From the perspective of patients, clinical measurements, such as extraocular muscle movement or the degree of proptosis, are of limited interest. Instead, patients usually consider to impaired physical and psychosocial issues in daily life [6, 22]. The difference between objective clinical measurements and patients’ experiences cannot be explained only by the severity of signs and symptoms but by individuals’ characteristics and the environment, such as expectations, motives, past experiences, stress coping, doctor-patient relationships and social support [22]. Health-related quality of life is the most important indicator of successful treatment when the primary aim is to improve quality of life rather than to prolong life [23].

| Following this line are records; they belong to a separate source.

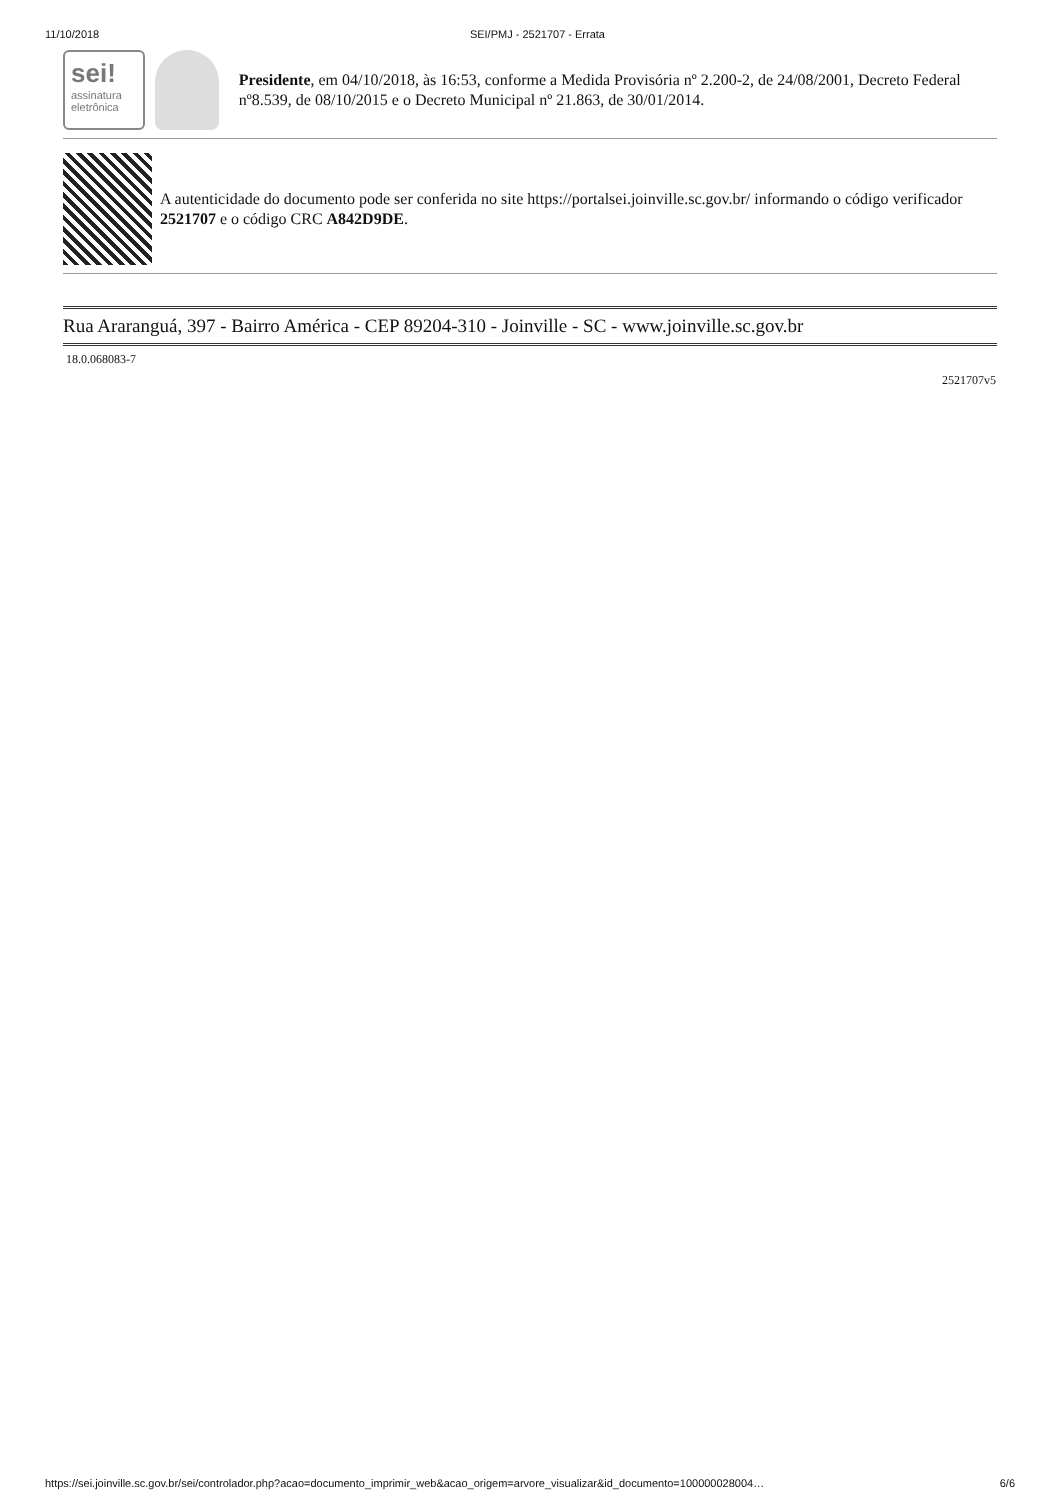11/10/2018 SEI/PMJ - 2521707 - Errata
sei!
assinatura
eletrônica
Presidente, em 04/10/2018, às 16:53, conforme a Medida Provisória nº 2.200-2, de 24/08/2001, Decreto Federal nº8.539, de 08/10/2015 e o Decreto Municipal nº 21.863, de 30/01/2014.
A autenticidade do documento pode ser conferida no site https://portalsei.joinville.sc.gov.br/ informando o código verificador 2521707 e o código CRC A842D9DE.
Rua Araranguá, 397 - Bairro América - CEP 89204-310 - Joinville - SC - www.joinville.sc.gov.br
18.0.068083-7
2521707v5
https://sei.joinville.sc.gov.br/sei/controlador.php?acao=documento_imprimir_web&acao_origem=arvore_visualizar&id_documento=100000028004… 6/6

Previous GO-specific quality of life studies have shown only a moderate correlation between QOL and disease severity and a low correlation in appearance subscales [4, 9, 16, 24, 25]. This evidence accentuates the disparity between objective clinical assessment and subjective quality of life; hence, assessing both objective and subjective measurements is the best approach for GO treatment programs [16].

There are some limitations to this study. First the translators had no background in medicine or understanding of GO. With regard to some ambiguous terms referring to GO in the Thai language, the translators were informed of concepts included in the questionnaire during the first stage of translation. The expert committee worked closely with all the translators in the process.

Content validity refers to the relevance, comprehensiveness and comprehensibility of a questionnaire [26]. It can be evaluated by asking experts and patients [26]. In this study, relevance was evaluated among experts and GO patients; comprehensibility was evaluated among ‘normal subjects’ and patients. However, as another limitation of the study, comprehensiveness was not adequately addressed.

Conclusion

The Thai GO-QOL questionnaire indicates good reliability and validity similar to its prototype. Its scores correlated with clinical activity, disease severity and eye exposure parameters. The Thai version of the GO-QOL can be implemented into thyroid disease treatment programs to evaluate dynamic clinical outcome measurements of Graves’ ophthalmopathy.